■ EXERCISE DESCRIPTION:
How many of the lines below include the word "pinky"? Only the number should be given.

■ GIVEN RECORDS:
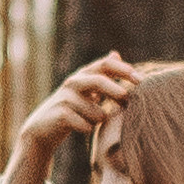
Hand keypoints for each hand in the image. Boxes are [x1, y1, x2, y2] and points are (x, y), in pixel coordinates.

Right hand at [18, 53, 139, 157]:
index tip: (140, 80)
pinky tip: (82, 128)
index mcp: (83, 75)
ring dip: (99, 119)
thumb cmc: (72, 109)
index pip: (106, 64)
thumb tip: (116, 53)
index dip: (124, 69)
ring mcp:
==
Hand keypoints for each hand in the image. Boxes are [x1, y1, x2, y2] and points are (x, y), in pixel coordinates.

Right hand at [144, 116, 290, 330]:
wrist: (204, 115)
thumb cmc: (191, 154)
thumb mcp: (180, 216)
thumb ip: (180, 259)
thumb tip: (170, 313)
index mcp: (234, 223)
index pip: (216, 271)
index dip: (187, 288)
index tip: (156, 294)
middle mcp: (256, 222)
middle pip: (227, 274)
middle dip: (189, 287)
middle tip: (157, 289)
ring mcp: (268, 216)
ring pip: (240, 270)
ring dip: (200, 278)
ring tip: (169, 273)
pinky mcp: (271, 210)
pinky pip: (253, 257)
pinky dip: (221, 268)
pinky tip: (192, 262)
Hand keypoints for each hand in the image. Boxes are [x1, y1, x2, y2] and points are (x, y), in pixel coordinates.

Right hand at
...
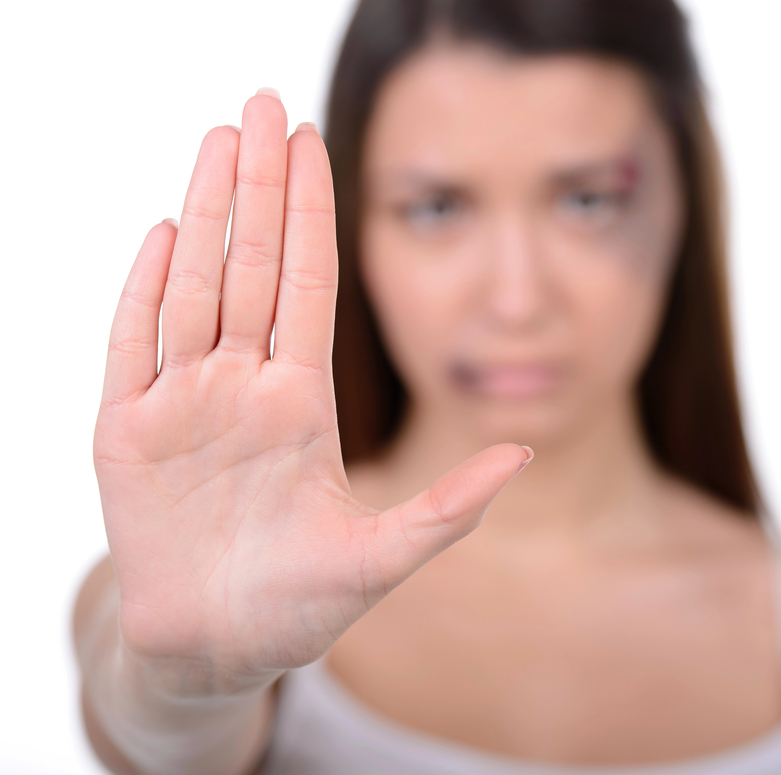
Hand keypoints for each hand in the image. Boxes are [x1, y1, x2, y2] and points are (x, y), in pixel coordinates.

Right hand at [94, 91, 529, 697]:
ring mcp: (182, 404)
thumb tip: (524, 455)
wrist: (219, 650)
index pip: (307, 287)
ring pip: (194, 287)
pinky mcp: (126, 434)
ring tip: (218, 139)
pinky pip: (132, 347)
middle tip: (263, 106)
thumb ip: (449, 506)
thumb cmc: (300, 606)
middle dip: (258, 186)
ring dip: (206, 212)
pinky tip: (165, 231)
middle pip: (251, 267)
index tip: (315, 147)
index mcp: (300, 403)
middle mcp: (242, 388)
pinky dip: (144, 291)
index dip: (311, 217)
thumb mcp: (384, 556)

■ WRITTEN RESPONSE:
9